■ **Input data**:
——
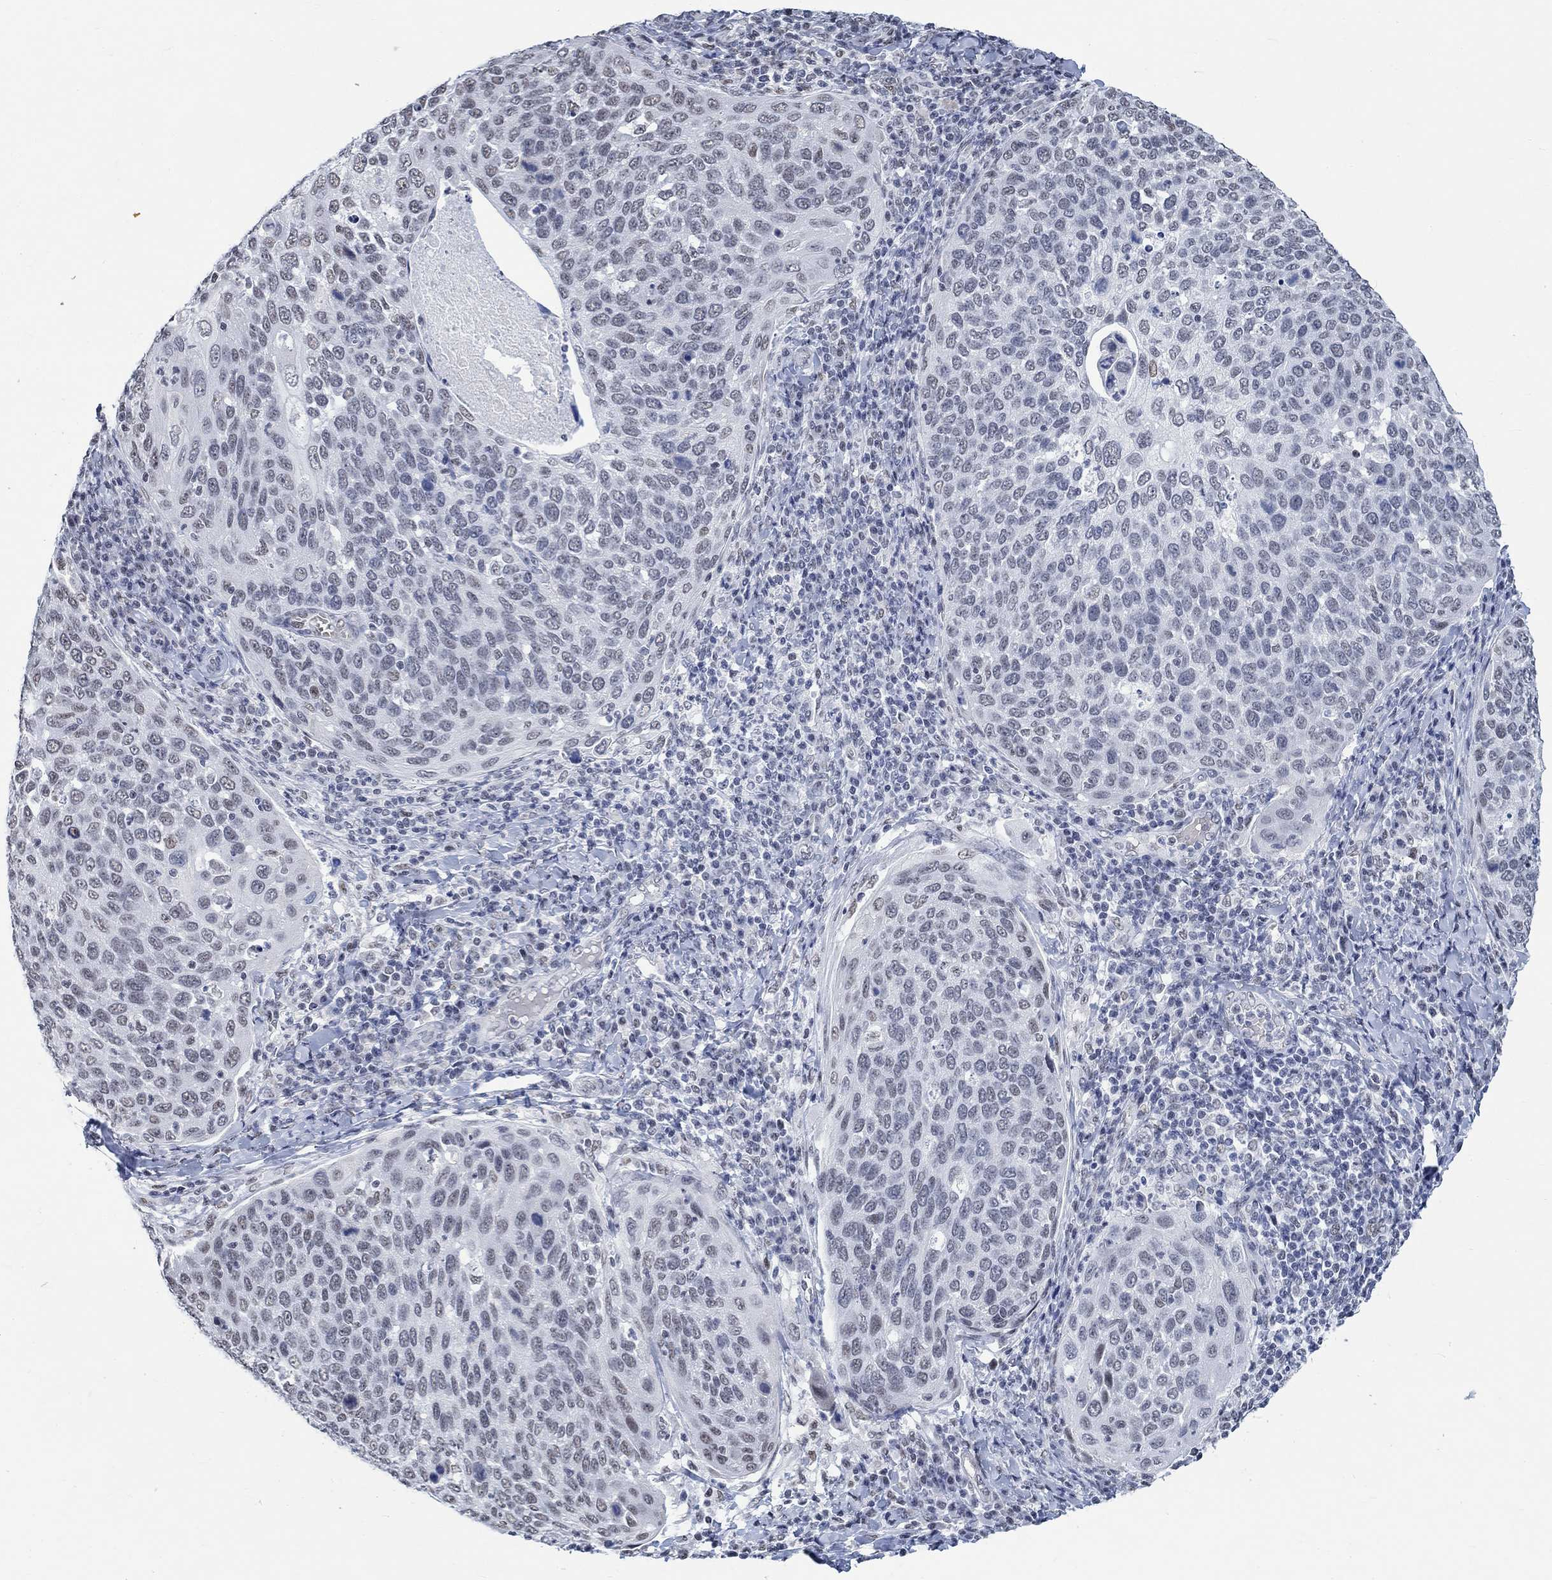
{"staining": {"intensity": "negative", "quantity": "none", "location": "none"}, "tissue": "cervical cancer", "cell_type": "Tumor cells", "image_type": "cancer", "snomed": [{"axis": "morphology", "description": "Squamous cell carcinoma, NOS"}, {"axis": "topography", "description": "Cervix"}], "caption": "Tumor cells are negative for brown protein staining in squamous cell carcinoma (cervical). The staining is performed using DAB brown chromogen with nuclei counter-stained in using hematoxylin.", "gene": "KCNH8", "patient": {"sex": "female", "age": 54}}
——
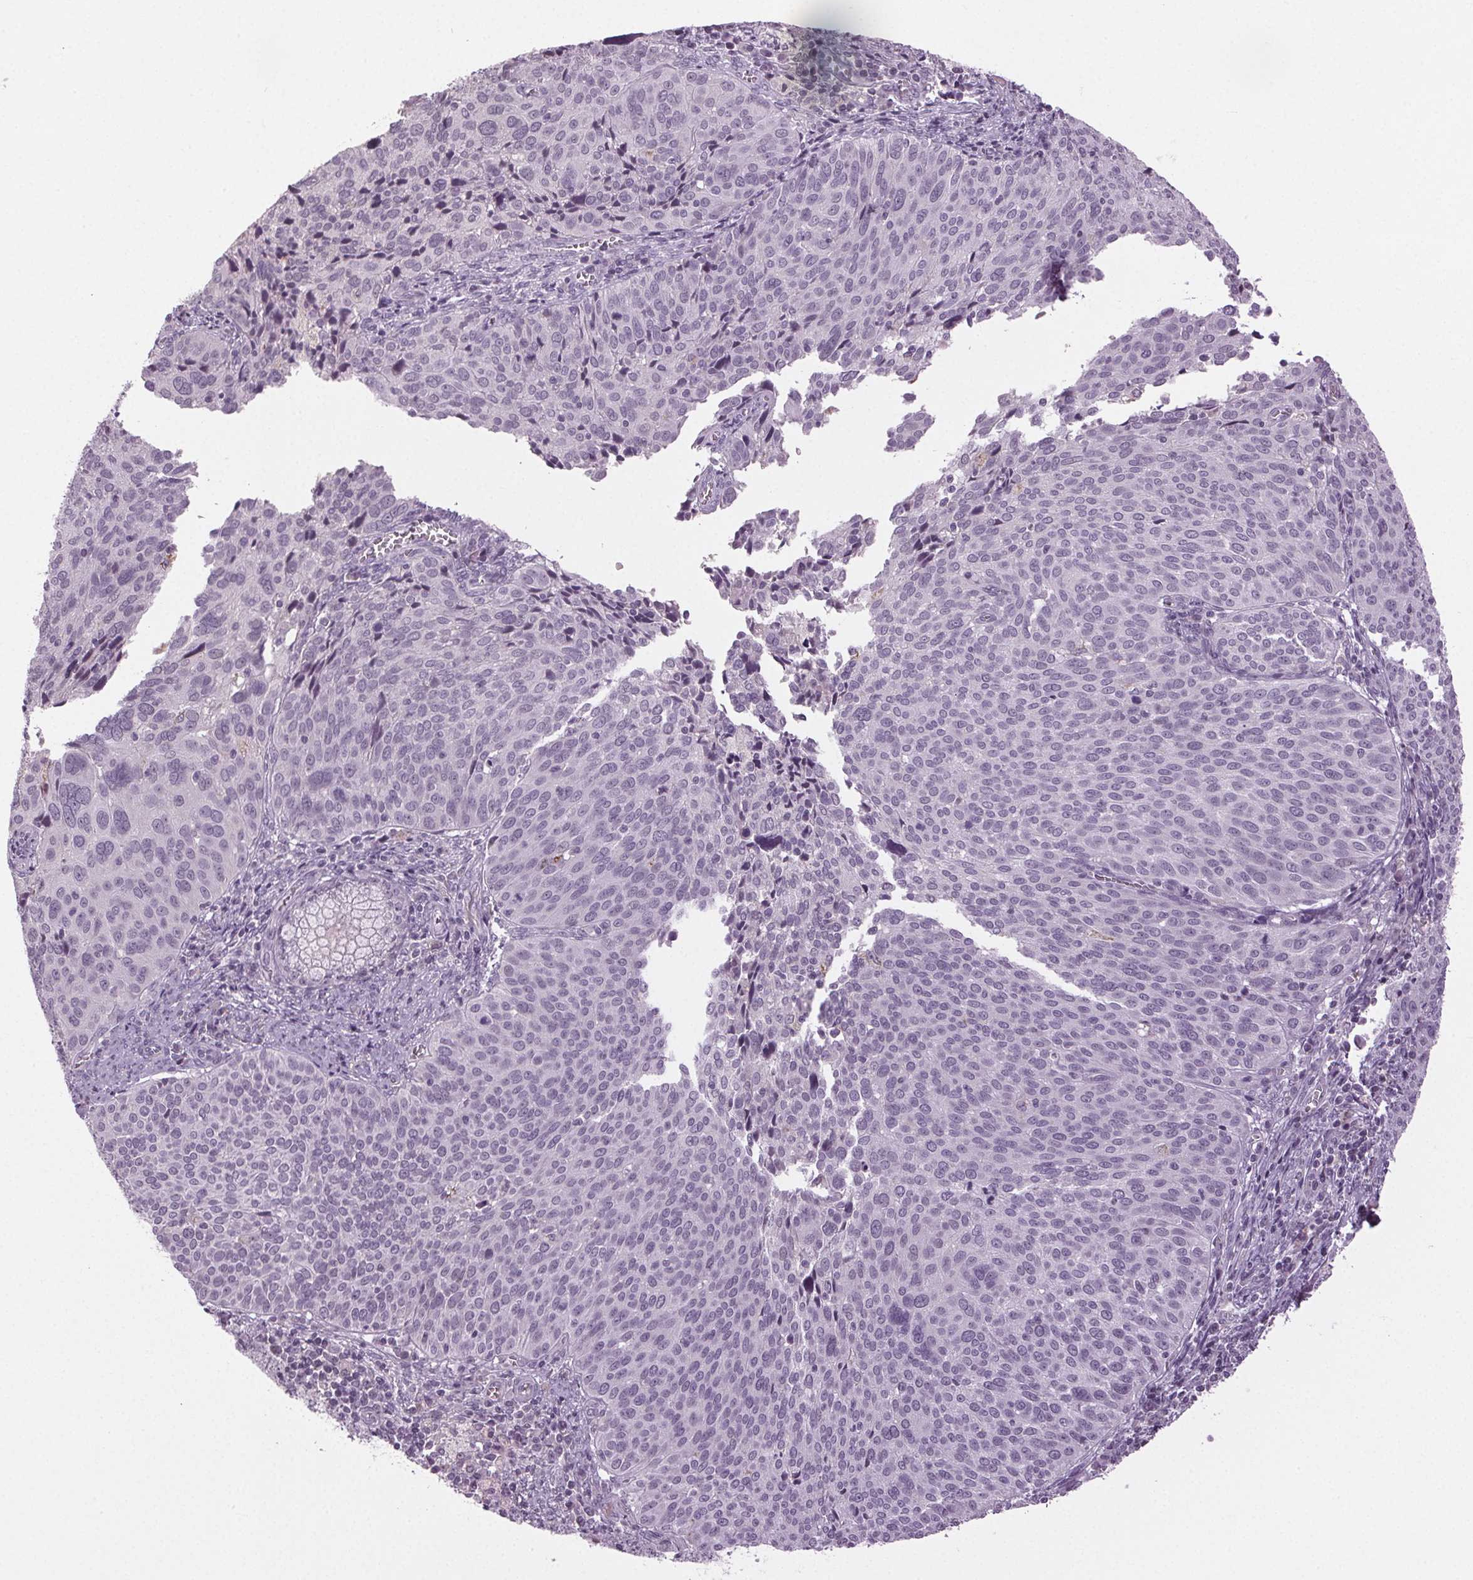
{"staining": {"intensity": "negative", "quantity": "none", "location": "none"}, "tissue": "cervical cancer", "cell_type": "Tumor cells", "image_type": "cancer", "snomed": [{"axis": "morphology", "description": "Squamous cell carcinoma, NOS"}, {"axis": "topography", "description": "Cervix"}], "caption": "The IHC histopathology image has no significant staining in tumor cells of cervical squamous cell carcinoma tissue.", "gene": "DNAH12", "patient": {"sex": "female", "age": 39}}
——
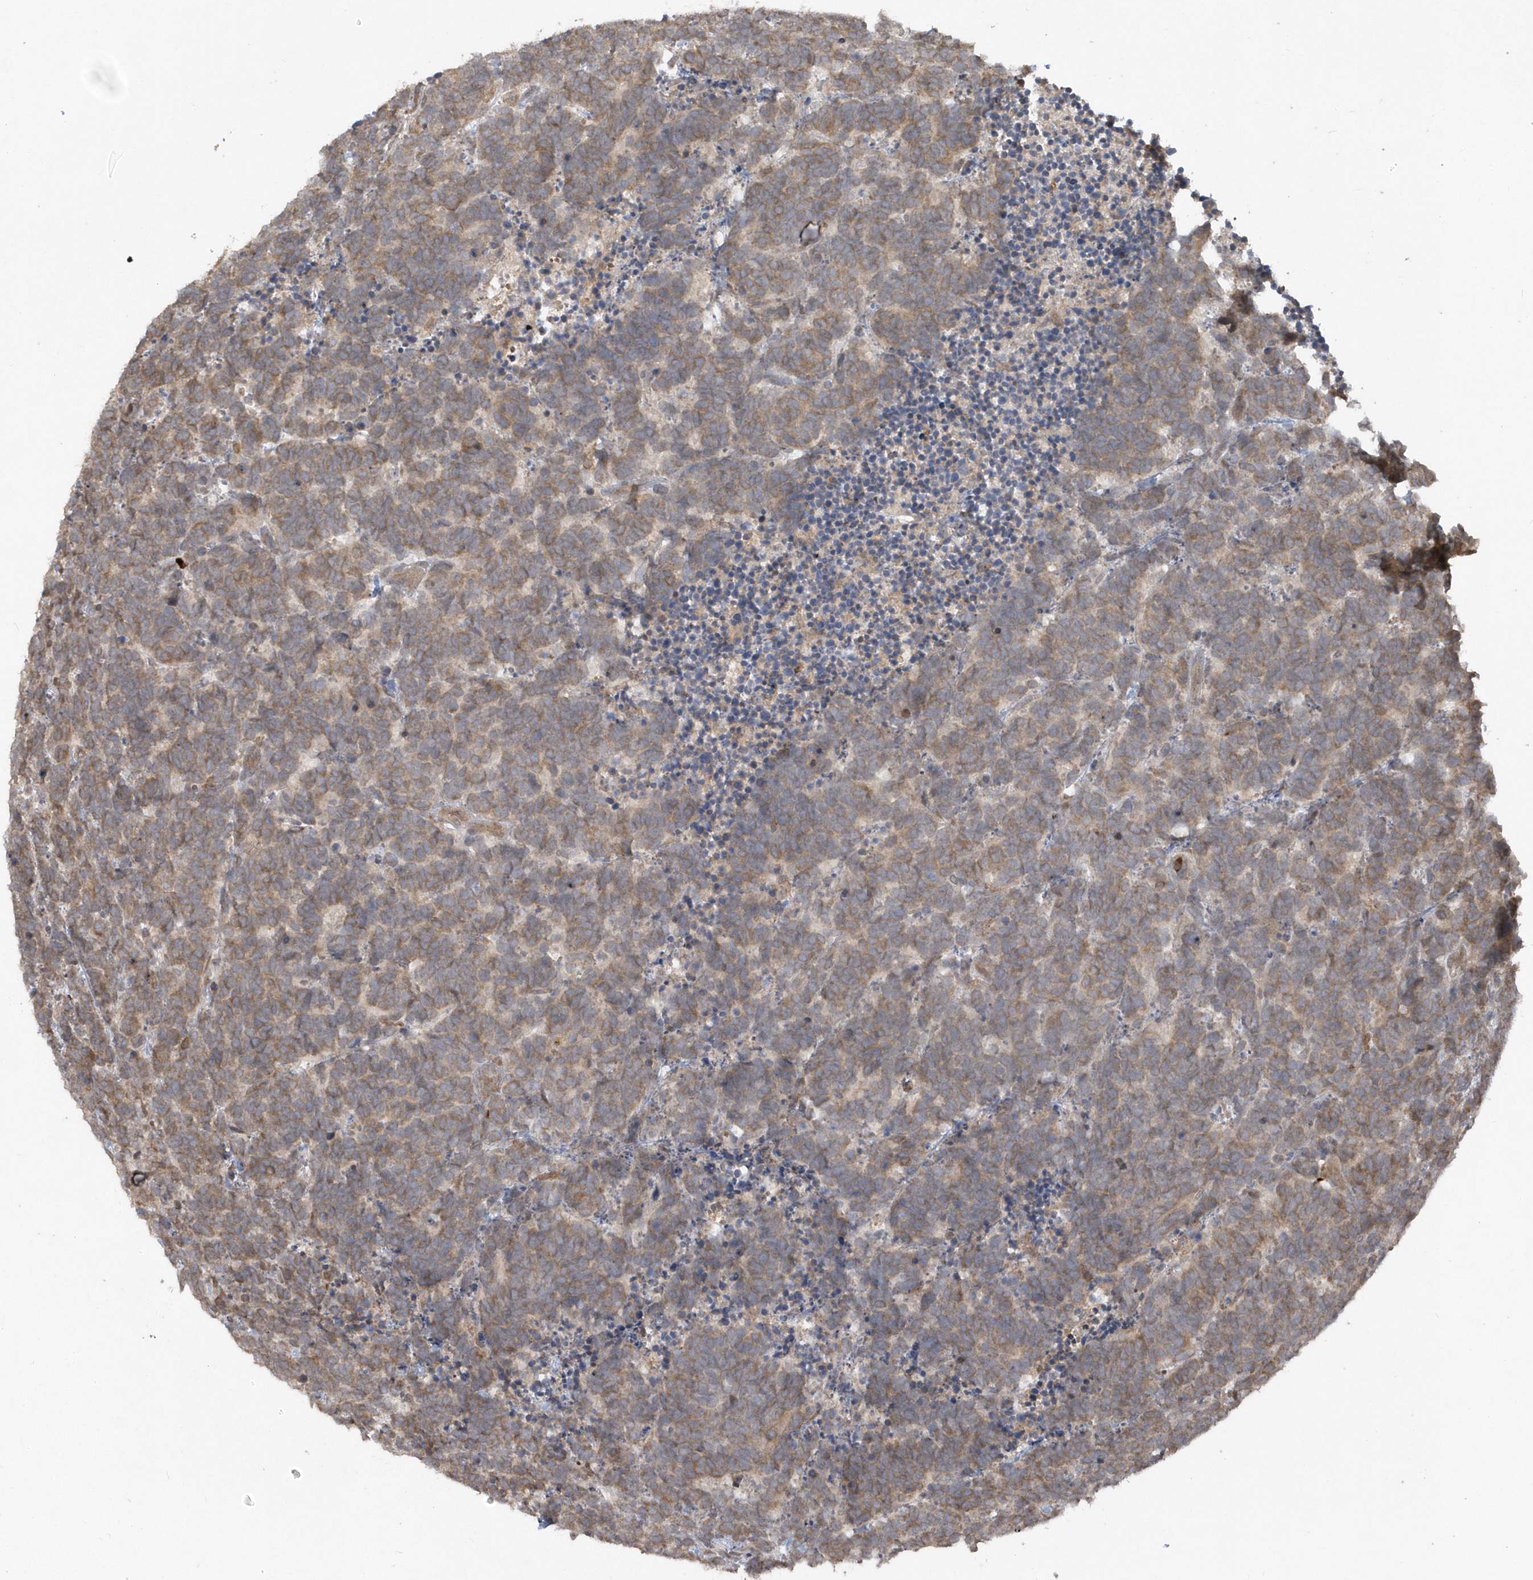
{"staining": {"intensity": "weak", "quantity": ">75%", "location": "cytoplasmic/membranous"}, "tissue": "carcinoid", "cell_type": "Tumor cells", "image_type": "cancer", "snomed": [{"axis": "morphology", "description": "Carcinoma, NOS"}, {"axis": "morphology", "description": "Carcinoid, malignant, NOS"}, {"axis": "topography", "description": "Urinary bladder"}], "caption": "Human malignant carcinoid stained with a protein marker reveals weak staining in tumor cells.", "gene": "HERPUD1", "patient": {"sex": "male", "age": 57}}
——
■ **Exercise objective**: Count each line above where the word "cervical" appears, and answer with nothing except that count.

■ **Expected output**: 2